The tradition of Master Honoré was probably continued by his son-in-law Richard of Verdun who is known to have been employed by the Ste Chapelle in 1318. However, no books have survived which can be attributed to him. The next royal illuminator whose work is identifiable was Jean Pucelle. He is mentioned in documents between 1319 and 1327, however, books attributable to him (more than a dozen) exist up to the middle years of the century.

The Belleville Breviary comes from the workshop of Jean Pucelle. Pucelle's style is close to that of Honoré. The drapery has the same soft modelling and in Pucelle's presumed early work faces and hands are delicate and pallid. Nevertheless, a great many new features appear. The page from the Belleville Breviary reveals a wide range of decorative invention embracing naturalistic flowers, insects, birds and animals and grotesque little men playing musical instruments. But the whole effect is tightly controlled, associated as it is with a firm regular framework of narrow bars.

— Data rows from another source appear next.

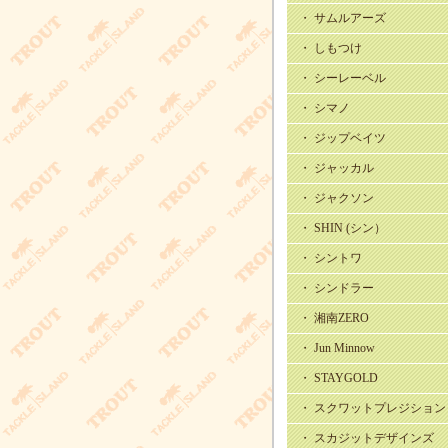
・ サムルアーズ
・ しもつけ
・ シーレーベル
・ シマノ
・ ジップベイツ
・ ジャッカル
・ ジャクソン
・ SHIN (シン）
・ シントワ
・ シンドラー
・ 湘南ZERO
・ Jun Minnow
・ STAYGOLD
・ スクワットプレジション
・ スカジットデザインズ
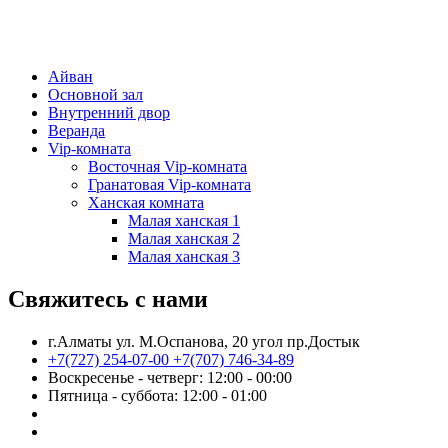
Айван
Основной зал
Внутренний двор
Веранда
Vip-комната
Восточная Vip-комната
Гранатовая Vip-комната
Ханская комната
Малая ханская 1
Малая ханская 2
Малая ханская 3
Свяжитесь с нами
г.Алматы ул. М.Оспанова, 20 угол пр.Достык
+7(727) 254-07-00
+7(707) 746-34-89
Воскресенье - четверг: 12:00 - 00:00
Пятница - суббота: 12:00 - 01:00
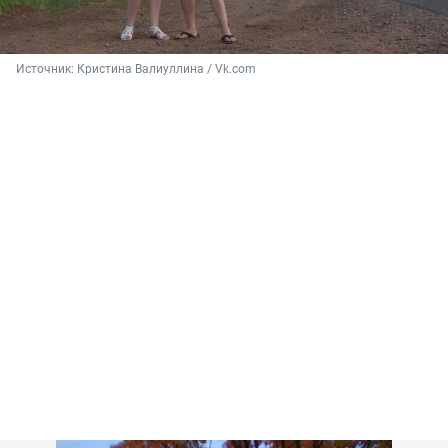
Источник: 
Кристина Валиуллина / Vk.com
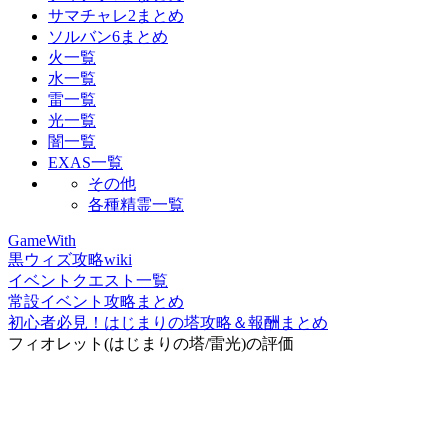
サマチャレ2まとめ
ソルバン6まとめ
火一覧
水一覧
雷一覧
光一覧
闇一覧
EXAS一覧
その他
各種精霊一覧
GameWith
黒ウィズ攻略wiki
イベントクエスト一覧
常設イベント攻略まとめ
初心者必見！はじまりの塔攻略＆報酬まとめ
フィオレット(はじまりの塔/雷光)の評価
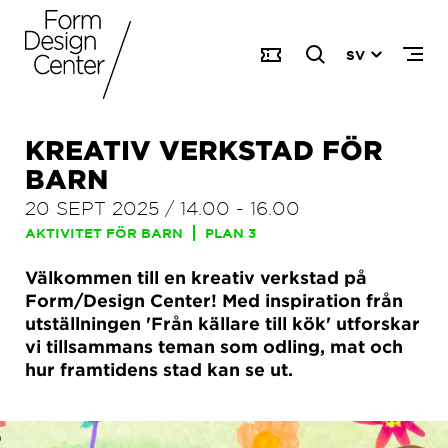
SV
KREATIV VERKSTAD FÖR
BARN
20 SEPT 2025
/
14.00
-
16.00
AKTIVITET FÖR BARN
PLAN 3
Välkommen till en kreativ verkstad på
Form/Design Center! Med inspiration från
utställningen 'Från källare till kök' utforskar
vi tillsammans teman som odling, mat och
hur framtidens stad kan se ut.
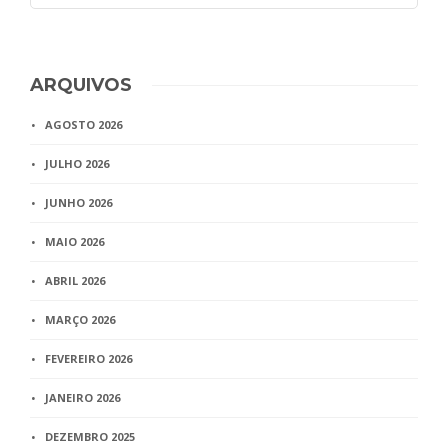
ARQUIVOS
AGOSTO 2026
JULHO 2026
JUNHO 2026
MAIO 2026
ABRIL 2026
MARÇO 2026
FEVEREIRO 2026
JANEIRO 2026
DEZEMBRO 2025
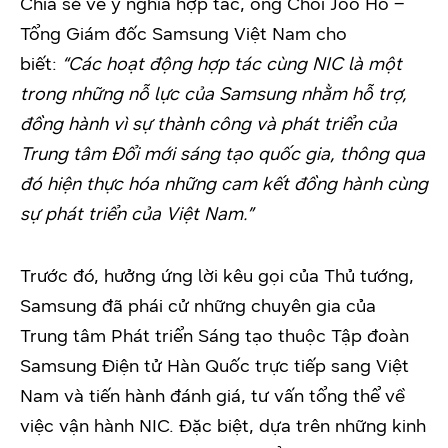
Chia sẻ về ý nghĩa hợp tác, ông Choi Joo Ho –
Tổng Giám đốc Samsung Việt Nam cho
biết:
“
Các hoạt động hợp tác cùng NIC là một
trong những nỗ lực của Samsung nhằm hỗ trợ,
đồng hành vì sự thành công và phát triển của
Trung tâm Đổi mới sáng tạo quốc gia, thông qua
đó hiện thực hóa những cam kết đồng hành cùng
sự phát triển của Việt Nam.”
Trước đó, hưởng ứng lời kêu gọi của Thủ tướng,
Samsung đã phái cử những chuyên gia của
Trung tâm Phát triển Sáng tạo thuộc Tập đoàn
Samsung Điện tử Hàn Quốc trực tiếp sang Việt
Nam và tiến hành đánh giá, tư vấn tổng thể về
việc vận hành NIC. Đặc biệt, dựa trên những kinh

The influence of Italian painting is marked in Pucelle's work, demonstrated by his interest in pictorial space. This is possibly the most revolutionary feature of his work. The exploitation of various rudimentary forms of perspective was a completely new feature of late thirteenth-century Italian painting, and Pucelle incorporated something of these experiments into his manuscript illuminations.

The page (folio 24v) from the Belleville Breviary shows David and Saul enclosed within a small doll's-house-like construction, painted erratically but clearly in three dimensions. Below (on the bas-de-page) the scene of Cain murdering his brother is depicted.